泰然自若の人―。東芝の車谷暢昭社長にはこの言葉が当てはまる。アクティビスト(物言う株主)との激しい神経戦に加えて、英国投資会社などからの買収提案を受けても、なぜか車谷社長は平静さを保ち続ける。銀行員時代に仕えた2人のトップの教えが生きているからだ。

「経営者として軸がぶれないようにしている。会社が安定・発展するために必要なことだけに集中し、その他は考えない。誰かに嫌われるからやらない、褒められそうだからやるという雑念が入ると間違う」

かねて車谷社長は「東芝を再建する」「資本市場で立派な評価を受ける」「最終的に株価を上げる」という持論の下、これまで東芝復権を主導してきた。

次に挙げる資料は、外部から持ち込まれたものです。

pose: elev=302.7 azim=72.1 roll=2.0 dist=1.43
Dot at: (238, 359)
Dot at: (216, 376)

車谷哲学の原点は先達の教えにある。一人がさくら銀行(当時)頭取で後に三井住友銀行会長に就いた岡田明重氏だ。

「岡田さんが頭取になってすぐに経営企画部の企画課長になった。ものすごく厳しい方だったが、軸がしっかりしていて玄人に尊敬されていた。住友銀行とさくら銀行合併の際、現場では細かく面倒な話が多かったが、岡田さんは鳥の目というか、大局から物事を判断していた」

「一方で財界の仕事は一切されなかった。岡田さんはバブル崩壊の時に人員削減を担当した責任を感じて、表舞台での華やかな仕事は全部断っていた。大変勉強になった」

もう一人が“三井のドン”として知られた三井銀行社長の小山五郎氏。秘書として仕えたことが、かけがえのない財産に。

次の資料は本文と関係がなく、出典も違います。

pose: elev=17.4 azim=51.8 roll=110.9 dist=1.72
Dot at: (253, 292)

「『やりたい仕事もあるのだろうが、やってほしいとみんなから懇請されたら迷わずやりなさい』とよく言われた。だから、頼まれ事には逃げずにルビコン川を渡ってみることにしている。東芝の仕事を引き受ける時もその信条に従った」

人脈形成にも役立った。

「人脈は戦後のスーパースターばかり。会うだけでも価値があるので食事には必ず同席を許された。(三井住友銀行常務時代に携わった)東京電力の救済はそうした人脈があったからこそ。東芝が本当に困った時、そのネットワークは生きる」

今の東芝に必要なのは自己変革。変化への対応が求められる。

「(構造改革などで)業績は安定しており、変わる必要がないと思いがち。自己変革は大変な作業だが、多少嫌われても推し進めるのが社長の仕事だ」

車谷社長が嫌われ者に徹するほど東芝の“完全復活”が近づく。(編集委員・鈴木岳志)

【略歴】くるまたに・のぶあき 80年(昭55)東大経卒、同年三井銀行(現三井住友銀行)入行。07年三井住友銀行執行役員、10年常務、13年専務、15年副頭取。17年シーヴィーシー・アジア・パシフィック・ジャパン会長兼共同代表。愛媛県出身、63歳。